New York DFS imposes $425m fine on Deutsche Bank for Russian mirror trades

Maria Nikolova

Deutsche Bank was found to have violated New York anti-money laundering laws via a “mirror trading” scheme involving the bank’s Moscow, London and New York offices.

The New York State Department of Financial Services (DFS) has announced that Deutsche Bank AG (ETR:DBK) and its New York branch will have to pay a $425 million fine and engage an independent monitor as part of a consent order entered into with the DFS.

The penalties are for violations of New York anti-money laundering laws via a “mirror trading” scheme among Deutsche’s Moscow, London and New York offices that laundered $10 billion out of the Russian Federation.

DFS’s investigation found that Deutsche failed multiple times to stop the scheme due to compliance issues.

  • The Mirror Trades

According to DFS’ findings, the long-running mirror-trading scheme was facilitated by Deutsche’s Moscow branch and involved New York and London branches. Operating through the equities desk at Deutsche Bank’s Moscow branch, a number of companies that were clients of the Moscow equities desk issued orders to purchase Russian blue chip stocks, always paying in Russian rubles. Soon after that, a related counterparty would sell the identical Russian blue chip stock in the same quantity and at the same price through Deutsche Bank’s London branch. The counterparties involved were closely related, whereas the trades were routinely cleared through Deutsche Bank Trust Company of the Americas (DBTCA). The selling counterparty was usually registered offshore and would be paid for its shares in US dollars. The DFS investigation shows that at least 12 entities were involved, and none of the trades had any legitimate economic rationale.

  • The list of violations that DFS’s investigation uncovered includes the following:

The bank has carried out its banking business in an unsafe and unsound manner, as it failed to maintain an effective and compliant anti-money laundering program. Deutsche also failed to maintain and make available true and accurate books, accounts and records reflecting all transactions and actions.

The bank’s Know Your Customer (KYC) processes were poor, functioning merely as a checklist with employees formally focused on ensuring documentation was collected, rather than critically assessing information provided by potential customers. The DFS notes that “virtually all of the KYC files for the companies involved in the scheme were insufficient”.

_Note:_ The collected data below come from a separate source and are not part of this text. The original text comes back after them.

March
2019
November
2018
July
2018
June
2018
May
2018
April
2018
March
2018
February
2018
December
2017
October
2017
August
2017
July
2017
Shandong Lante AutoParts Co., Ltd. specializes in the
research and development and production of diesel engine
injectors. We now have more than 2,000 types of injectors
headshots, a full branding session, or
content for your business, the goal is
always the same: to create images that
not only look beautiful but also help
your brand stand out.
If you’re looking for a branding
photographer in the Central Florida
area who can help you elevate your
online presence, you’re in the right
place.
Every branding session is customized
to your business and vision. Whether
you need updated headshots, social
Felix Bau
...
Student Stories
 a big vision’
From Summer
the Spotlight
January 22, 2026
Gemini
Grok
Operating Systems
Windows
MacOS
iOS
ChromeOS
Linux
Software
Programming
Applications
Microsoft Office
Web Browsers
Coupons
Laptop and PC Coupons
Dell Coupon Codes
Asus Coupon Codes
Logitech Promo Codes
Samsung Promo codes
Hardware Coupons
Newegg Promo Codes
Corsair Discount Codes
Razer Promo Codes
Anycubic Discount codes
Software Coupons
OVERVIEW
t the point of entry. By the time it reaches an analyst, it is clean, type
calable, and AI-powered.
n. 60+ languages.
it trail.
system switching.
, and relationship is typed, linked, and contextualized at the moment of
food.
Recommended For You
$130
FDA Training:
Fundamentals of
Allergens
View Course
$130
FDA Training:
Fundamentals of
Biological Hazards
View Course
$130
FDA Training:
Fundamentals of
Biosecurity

Deutsche Bank’s anti-financial crime, AML and compliance units were found to be ineffective and understaffed. For instance, the DFS has found out that at one point, an attorney who had no compliance background acted as Deutsche’s Moscow branch’s head of compliance, head of legal, and as its AML Officer – all at the same time.

  • The consent order

Within 60 days of the consent order, the bank must hire an independent monitor, approved by DFS, to review Deutsche’s current BSA/AML compliance programs, policies and procedures that are related to activities conducted by or through its DBTCA subsidiary and the New York branch.

The bank should also submit a written action plan to enhance its current global BSA/AML compliance programs that pertain to or affect activities conducted by or through DBTCA and the New York Branch, the DFS said in its announcement on the matter.

  • FCA action

This morning, the UK Financial Conduct Authority (FCA) announced it is imposing a fine of £163,076,224 on Deutsche Bank for failing to maintain an adequate AML control framework during the period between January 1, 2012 and December 31, 2015. This is the biggest financial penalty for AML controls failings ever imposed by the FCA, or its predecessor the Financial Services Authority (FSA).

  • Raft of problems

As per FinanceFeeds’ report, Deutsche Bank, one of the top interbank FX dealers, is about to publish some dismal financial results this Thursday (February 2).

A part of the loss is attributed to payments over market manipulation. Deutsche Bank finalized a $7.2 billion payment with the US Department of Justice earlier this month – a civil penalty of $3.1 billion and $4.1 billion in consumer relief for mis-selling mortgage-backed securities. In addition to that, there are risks on the bank’s derivatives book, as FinanceFeeds’ report has highlighted.